Hunter met his first wife, Regina Lois Hillberry, through his grandmother and they married in December 1940. They had two children, Renee Christina and Lubin Michael. The marriage ended in divorce.

Through his cousin and her friend, he met Elaine Bennett, whom he married in March of 1949. They had two children, Wickham John and Roberta Octavia. The couple raised their four children in Queens and moved to Hempstead in 1969.

The family spent summers on the Shinnecock Territory, where the Hunters planned to retire. They were building a house when he was widowed in 1987.

After his wife’s death, Hunter moved to his house on Shinnecock, where he quickly became involved in community work. He became an elder at the Shinnecock Presbyterian Church, served as director of the Senior Nutrition Program, and he was also elected a member of the Shinnecock Tribal Council, serving as a chair on the health committee and on the advisory board for the Shinnecock Family Preservation Center.

“Lubin was always active in organizing, planning and working successful annual Shinnecock Powwows throughout the years,” his family wrote. “He worked in the counting house, greeted visitors at the gate, parked cars, directed traffic and hosted visiting tribal people in his home.”
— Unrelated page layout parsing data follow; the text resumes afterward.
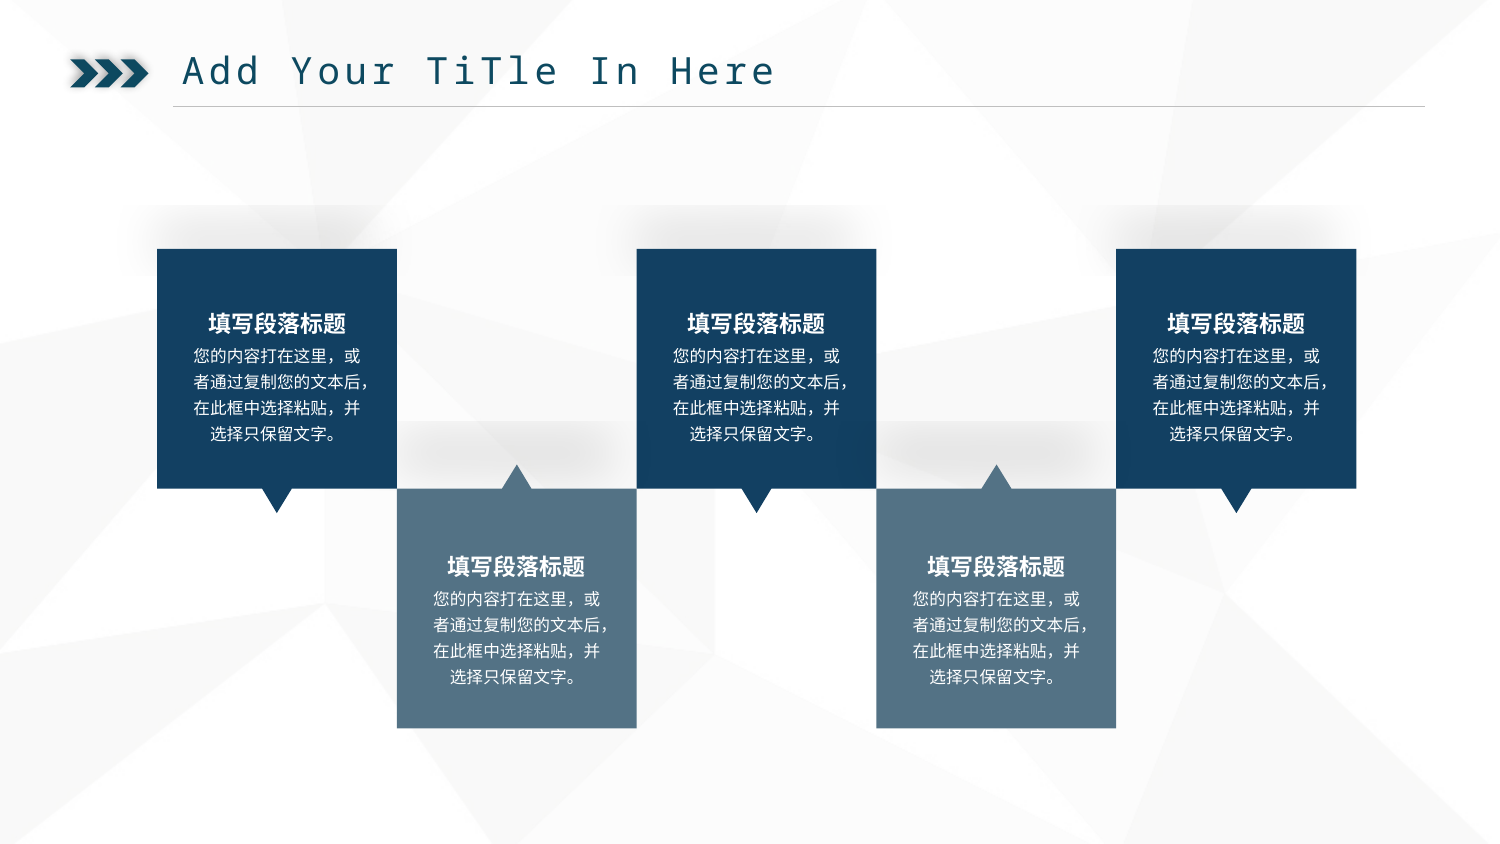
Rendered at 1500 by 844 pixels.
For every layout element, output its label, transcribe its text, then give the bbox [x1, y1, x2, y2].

text_box [875, 462, 1118, 730]
text_box [1115, 247, 1358, 516]
text_box 填写段落标题 [675, 295, 838, 334]
text_box [156, 247, 398, 516]
text_box 您的内容打在这里，或者通过复制您的文本后，在此框中选择粘贴，并选择只保留文字。 [893, 577, 1100, 693]
text_box 填写段落标题 [1155, 295, 1318, 334]
text_box 您的内容打在这里，或者通过复制您的文本后，在此框中选择粘贴，并选择只保留文字。 [653, 334, 860, 450]
text_box [395, 462, 638, 730]
text_box 填写段落标题 [435, 538, 598, 577]
text_box 填写段落标题 [915, 538, 1078, 577]
text_box 您的内容打在这里，或者通过复制您的文本后，在此框中选择粘贴，并选择只保留文字。 [414, 577, 620, 693]
text_box [635, 247, 878, 516]
text_box 您的内容打在这里，或者通过复制您的文本后，在此框中选择粘贴，并选择只保留文字。 [174, 334, 380, 450]
text_box 您的内容打在这里，或者通过复制您的文本后，在此框中选择粘贴，并选择只保留文字。 [1133, 334, 1340, 450]
text_box 填写段落标题 [195, 295, 359, 334]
Hunter attended rallies and appeared in court for all the proceedings involving the advancement of the Shinnecock Nation’s land rights and the successful efforts to achieve Federal Recognition. In recent years, he stood in solidarity with others for the Nation’s right to erect electronic billboards on Sunrise Highway on the Nation’s territory.
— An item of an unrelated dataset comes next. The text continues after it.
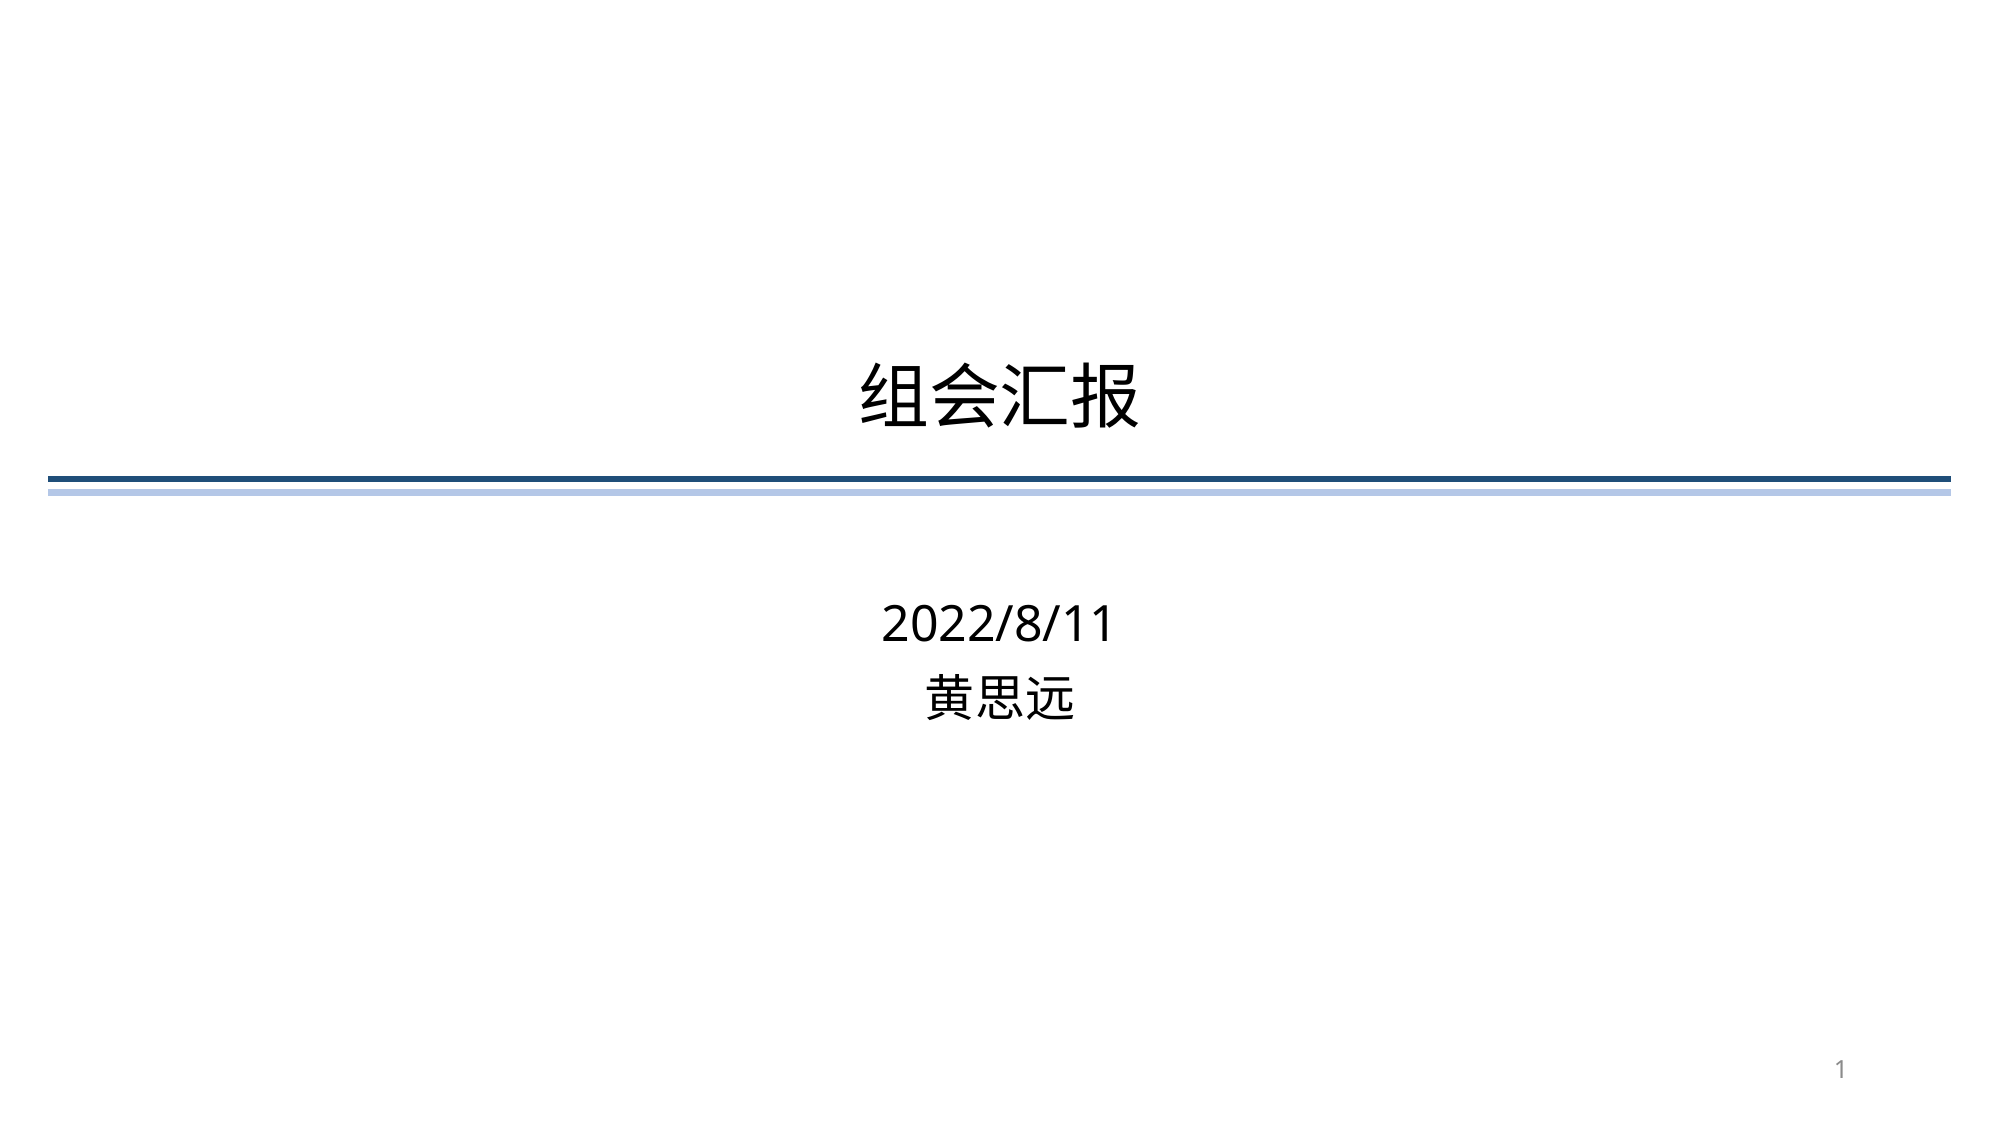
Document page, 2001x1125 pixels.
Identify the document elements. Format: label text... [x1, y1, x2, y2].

subtitle 2022/8/11 黄思远 [249, 590, 1750, 863]
slide_number 1 [1413, 1040, 1863, 1101]
title 组会汇报 [48, 131, 1952, 445]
His photograph appeared on the signs in memoriam after he passed.

For well over a decade, he also proudly helped with Southampton Village’s annual Fourth of July parade, lining up floats, bands and marchers.

Then there was his beloved game of golf. He golfed well into his 90s, even competing and winning senior tournaments. Even on hot days, he could be found walking a course. One golfer who played with him a decade ago marveled that he not only walked the course better than men half his age, but that he would do push-ups on every tee box while awaiting his turn to hit.

He learned to play the game as a teen while caddying at Shinnecock Hills Golf Club. At the 2018 US Open at the club, he got to meet and spend time with Tiger Woods, whose career he had followed from the beginning.

His love of the sport led him to be one of the founders of the Shinnecock Golfers Association, which provides scholarships, community service opportunities and sponsors family events and activities.

Hunter would play anywhere he could. He traveled the world — Hawaii, Scotland and Canada — with clubs in tow. He spent a lot of time at Indian Island in Riverhead, Southampton Golf Course and Shinnecock Hills, and traveled down south with members of the Shinnecock Golfers Association to compete in tournaments as a senior. He won more than two dozen trophies and plaques.

But, Hunter’s greatest love was his family. “He attended every graduation recital, sporting event and special occasion of his children, grandchildren and great-grandchildren,” his family said.

Hunter is survived by his daughter Renee Hunter of Harlem, his son Wickham Hunter of Shinnecock and his daughter Roberta Hunter of Shinnecock. Ten grandchildren, 15 great-grandchildren and six great-great-grandchildren also survive, as do a host of nephews, cousins and extended family in the Native community from New York to Hawaii.

In addition to his wife, Elaine, he was predeceased by his eldest son, Michael “Tree” Hunter, who died in 2018, and his older brother Earl D. Hunter.

A funeral service was held at the Shinnecock Presbyterian Church on Friday, January 21, with the Reverend Michael F. Smith officiating. A community burial followed at the Shinnecock Cemetery. A private visitation was held for him at Brockett Funeral Home in Southampton.

The family asks that memorial donations be made to the Shinnecock Golfers Association, P.O. Box 2028, Southampton, NY 11969 or East End Hospice, 481 Westhampton Riverhead Road, Westhampton Beach, NY 11978.